*TEXT SECTION*

============================================================

Church leaders involved with their own denominational fights over the issue of gay clergy say there are three major reasons why the debate is so intractable.
They are:
• Differing views on homosexuality
Those who support and those who oppose sexually active gay clergy don't even speak the same language. One side sees homosexuality as a sin; another says it's a sexual orientation.
Mark Chavez, director of WordAlone, an ELCA group that wants its denomination to enforce its ban on sexually active gay clergy, doesn't accept the argument that prohibiting gay pastors from sexual intimacy is unrealistic. He considers homosexuality a sin.
"A heterosexual serial adulterer could use that argument and say, 'I can't help it, and it's not realistic for me to not act out on these feelings and you need to accept me,' " Chavez says. "That would be devastating to the church."
But Lowell Erdahl, a retired ELCA bishop, says it's unrealistic to think that people choose to be gay — or straight.
"I didn't sit down one day when I was 13 and say, 'I'm going to choose to be interested in girls,' " says Erdahl, co-author of "Sexual Fulfillment: For Single and Married, Straight and Gay, Young and Old," (Augsburg Fortress Publishers, $14.99).
Erdahl says any minister — gay or straight — should be ordained if they're in a committed relationship.
"The sinfulness of a sexual relationship has a lot more to do with the relationship between two people than it does with specific sexual activity," he says.
• At odds with local congregations
When denominations are wrestling with the issue of gay clergy, some punt the decision to local congregations, church leaders say. That's what some Presbyterian Church (U.S.A.) leaders appeared to do last summer at the denomination's General Assembly.

============================================================

*RECORD EXCERPTS*
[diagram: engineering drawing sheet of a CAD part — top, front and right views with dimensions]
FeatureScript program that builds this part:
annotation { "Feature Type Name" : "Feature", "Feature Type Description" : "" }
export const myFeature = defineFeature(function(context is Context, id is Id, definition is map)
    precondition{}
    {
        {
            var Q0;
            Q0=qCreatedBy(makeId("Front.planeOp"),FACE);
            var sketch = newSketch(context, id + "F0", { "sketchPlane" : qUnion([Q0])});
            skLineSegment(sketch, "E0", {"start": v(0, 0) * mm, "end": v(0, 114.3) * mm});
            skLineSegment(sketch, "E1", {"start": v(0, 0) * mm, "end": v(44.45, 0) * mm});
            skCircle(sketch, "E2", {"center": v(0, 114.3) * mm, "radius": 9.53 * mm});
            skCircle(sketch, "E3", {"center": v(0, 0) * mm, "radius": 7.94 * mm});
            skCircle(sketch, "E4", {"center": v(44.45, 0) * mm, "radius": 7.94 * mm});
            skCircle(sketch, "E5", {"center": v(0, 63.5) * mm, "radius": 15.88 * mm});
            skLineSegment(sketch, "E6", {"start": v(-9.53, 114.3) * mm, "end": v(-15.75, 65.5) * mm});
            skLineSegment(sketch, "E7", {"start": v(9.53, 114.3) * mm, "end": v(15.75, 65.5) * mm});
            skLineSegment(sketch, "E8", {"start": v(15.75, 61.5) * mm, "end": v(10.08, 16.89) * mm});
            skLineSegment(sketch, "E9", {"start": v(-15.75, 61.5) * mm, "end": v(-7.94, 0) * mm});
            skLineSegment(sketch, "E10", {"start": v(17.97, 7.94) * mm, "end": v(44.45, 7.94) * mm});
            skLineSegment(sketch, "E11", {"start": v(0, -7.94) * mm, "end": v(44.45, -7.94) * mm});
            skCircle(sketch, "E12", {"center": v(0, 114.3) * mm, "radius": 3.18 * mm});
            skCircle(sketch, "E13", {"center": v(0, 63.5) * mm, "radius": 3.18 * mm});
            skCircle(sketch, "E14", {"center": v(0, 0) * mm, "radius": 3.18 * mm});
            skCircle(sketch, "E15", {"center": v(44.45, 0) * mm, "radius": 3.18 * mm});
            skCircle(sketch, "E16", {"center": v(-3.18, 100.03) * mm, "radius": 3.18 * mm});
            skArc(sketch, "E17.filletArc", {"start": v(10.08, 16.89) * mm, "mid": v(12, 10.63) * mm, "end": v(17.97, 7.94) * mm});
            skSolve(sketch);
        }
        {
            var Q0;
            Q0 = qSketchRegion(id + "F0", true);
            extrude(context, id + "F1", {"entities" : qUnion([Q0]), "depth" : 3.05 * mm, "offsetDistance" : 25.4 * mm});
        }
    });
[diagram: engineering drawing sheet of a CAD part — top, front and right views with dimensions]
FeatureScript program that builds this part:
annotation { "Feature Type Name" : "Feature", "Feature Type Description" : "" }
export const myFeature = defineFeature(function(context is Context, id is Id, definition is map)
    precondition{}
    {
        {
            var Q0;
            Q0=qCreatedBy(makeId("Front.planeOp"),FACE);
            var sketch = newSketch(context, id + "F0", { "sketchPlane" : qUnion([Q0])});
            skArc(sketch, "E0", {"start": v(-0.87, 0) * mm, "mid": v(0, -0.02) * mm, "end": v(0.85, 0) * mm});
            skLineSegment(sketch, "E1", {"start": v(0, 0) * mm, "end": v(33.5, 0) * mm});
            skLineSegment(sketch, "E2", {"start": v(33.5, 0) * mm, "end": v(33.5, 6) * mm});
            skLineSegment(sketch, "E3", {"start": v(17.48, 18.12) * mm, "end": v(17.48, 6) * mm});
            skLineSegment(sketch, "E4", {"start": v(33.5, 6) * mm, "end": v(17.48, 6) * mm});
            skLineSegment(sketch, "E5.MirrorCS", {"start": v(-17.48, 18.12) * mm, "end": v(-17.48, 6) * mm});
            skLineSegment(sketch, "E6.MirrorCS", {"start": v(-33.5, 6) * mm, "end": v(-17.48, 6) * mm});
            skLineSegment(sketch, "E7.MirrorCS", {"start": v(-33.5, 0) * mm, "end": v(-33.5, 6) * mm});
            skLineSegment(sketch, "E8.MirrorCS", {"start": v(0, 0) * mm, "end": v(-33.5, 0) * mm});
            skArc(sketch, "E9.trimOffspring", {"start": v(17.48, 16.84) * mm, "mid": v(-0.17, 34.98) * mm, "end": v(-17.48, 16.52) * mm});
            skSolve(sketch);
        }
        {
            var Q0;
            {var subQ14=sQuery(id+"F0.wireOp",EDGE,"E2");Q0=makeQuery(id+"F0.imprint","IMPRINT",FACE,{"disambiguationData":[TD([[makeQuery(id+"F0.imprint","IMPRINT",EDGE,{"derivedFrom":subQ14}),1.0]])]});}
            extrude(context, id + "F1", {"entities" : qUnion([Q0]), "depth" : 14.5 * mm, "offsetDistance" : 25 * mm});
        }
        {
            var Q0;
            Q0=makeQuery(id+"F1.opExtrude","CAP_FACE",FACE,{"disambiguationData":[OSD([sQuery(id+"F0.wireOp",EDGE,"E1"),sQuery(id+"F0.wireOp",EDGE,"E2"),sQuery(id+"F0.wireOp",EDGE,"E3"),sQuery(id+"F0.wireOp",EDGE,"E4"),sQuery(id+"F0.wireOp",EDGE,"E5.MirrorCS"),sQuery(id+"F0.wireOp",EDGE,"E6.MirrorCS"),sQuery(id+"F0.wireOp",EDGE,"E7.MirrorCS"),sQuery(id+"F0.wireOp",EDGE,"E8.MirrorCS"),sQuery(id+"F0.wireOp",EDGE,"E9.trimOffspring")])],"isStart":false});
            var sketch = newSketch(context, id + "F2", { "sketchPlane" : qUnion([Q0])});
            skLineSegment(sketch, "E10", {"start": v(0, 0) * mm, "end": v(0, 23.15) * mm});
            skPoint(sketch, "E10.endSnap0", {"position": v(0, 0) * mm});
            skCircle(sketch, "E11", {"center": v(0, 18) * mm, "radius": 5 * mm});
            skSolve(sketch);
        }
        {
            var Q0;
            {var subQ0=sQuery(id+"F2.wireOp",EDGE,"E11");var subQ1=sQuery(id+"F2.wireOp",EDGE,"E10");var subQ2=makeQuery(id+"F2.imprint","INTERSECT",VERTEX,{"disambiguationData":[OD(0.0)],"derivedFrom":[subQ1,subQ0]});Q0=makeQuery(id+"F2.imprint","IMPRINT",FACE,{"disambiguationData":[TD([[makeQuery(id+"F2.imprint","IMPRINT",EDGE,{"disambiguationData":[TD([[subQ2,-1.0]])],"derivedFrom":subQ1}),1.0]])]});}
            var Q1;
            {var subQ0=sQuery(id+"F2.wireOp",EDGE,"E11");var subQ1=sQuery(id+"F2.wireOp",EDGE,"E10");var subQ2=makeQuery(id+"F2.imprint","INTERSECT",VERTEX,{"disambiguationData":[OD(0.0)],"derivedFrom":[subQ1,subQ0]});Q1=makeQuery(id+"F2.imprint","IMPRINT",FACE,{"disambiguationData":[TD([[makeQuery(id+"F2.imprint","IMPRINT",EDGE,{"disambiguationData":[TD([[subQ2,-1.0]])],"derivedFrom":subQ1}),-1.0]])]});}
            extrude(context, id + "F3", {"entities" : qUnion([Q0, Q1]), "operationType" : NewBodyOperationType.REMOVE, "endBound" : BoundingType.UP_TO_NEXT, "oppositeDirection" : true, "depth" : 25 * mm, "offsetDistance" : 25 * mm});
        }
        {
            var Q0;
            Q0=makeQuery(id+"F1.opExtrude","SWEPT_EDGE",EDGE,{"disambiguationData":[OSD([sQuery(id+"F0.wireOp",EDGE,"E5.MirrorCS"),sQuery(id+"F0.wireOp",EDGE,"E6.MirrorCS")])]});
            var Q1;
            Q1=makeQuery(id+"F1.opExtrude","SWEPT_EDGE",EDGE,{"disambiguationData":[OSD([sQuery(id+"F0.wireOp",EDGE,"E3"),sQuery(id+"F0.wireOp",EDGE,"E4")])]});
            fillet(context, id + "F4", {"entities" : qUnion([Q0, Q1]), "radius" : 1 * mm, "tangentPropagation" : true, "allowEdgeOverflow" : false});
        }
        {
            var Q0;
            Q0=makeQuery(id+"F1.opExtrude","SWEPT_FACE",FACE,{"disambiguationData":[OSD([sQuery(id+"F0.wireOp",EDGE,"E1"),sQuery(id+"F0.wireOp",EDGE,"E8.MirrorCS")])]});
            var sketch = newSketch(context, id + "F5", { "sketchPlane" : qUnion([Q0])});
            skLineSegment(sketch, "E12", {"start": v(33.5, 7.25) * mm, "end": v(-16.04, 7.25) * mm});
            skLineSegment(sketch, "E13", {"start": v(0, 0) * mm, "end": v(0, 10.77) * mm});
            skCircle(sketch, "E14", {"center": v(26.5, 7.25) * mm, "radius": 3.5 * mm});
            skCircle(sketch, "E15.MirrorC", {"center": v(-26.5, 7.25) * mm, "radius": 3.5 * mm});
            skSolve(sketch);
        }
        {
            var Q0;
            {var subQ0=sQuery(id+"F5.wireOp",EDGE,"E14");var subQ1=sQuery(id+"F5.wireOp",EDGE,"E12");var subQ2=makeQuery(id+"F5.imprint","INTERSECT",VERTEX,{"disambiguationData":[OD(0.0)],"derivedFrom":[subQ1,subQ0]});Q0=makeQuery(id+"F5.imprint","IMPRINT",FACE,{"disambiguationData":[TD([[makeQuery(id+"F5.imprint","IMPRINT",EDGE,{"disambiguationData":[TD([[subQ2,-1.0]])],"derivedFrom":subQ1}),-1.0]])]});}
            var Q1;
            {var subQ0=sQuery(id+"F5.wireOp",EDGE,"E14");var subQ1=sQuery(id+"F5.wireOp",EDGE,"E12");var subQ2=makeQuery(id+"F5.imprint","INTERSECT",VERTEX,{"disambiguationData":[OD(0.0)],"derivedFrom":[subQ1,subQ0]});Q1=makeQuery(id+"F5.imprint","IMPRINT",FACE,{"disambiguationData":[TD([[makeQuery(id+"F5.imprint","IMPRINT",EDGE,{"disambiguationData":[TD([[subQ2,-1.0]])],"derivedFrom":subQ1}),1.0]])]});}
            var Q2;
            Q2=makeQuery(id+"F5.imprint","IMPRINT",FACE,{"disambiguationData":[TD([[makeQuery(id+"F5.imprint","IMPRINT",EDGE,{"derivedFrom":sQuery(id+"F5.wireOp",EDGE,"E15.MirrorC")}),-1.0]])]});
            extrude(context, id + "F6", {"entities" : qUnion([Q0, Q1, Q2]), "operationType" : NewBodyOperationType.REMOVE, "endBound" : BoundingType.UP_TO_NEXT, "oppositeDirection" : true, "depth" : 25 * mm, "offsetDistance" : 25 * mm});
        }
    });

============================================================

*TASK REQUIREMENTS*
1. In the excerpt on gay clergy, what position did Lowell Erdahl hold?
2. Please say whether each statement agrees with the excerpt on gay clergy, answering yes or no and quoting the words that decide it.
(a) Mark Chavez considers homosexuality a sin.
(b) Erdahl says only straight ministers in committed relationships should be ordained.
(c) Church leaders give three major reasons why the debate is intractable.
The records come from a different source than the excerpt on gay clergy.

*SOLVED TASKS*
1. He is a retired ELCA bishop.

2.
(a) Yes: "He considers homosexuality a sin."
(b) No: "any minister — gay or straight — should be ordained if they're in a committed relationship."
(c) Yes: "there are three major reasons why the debate is so intractable."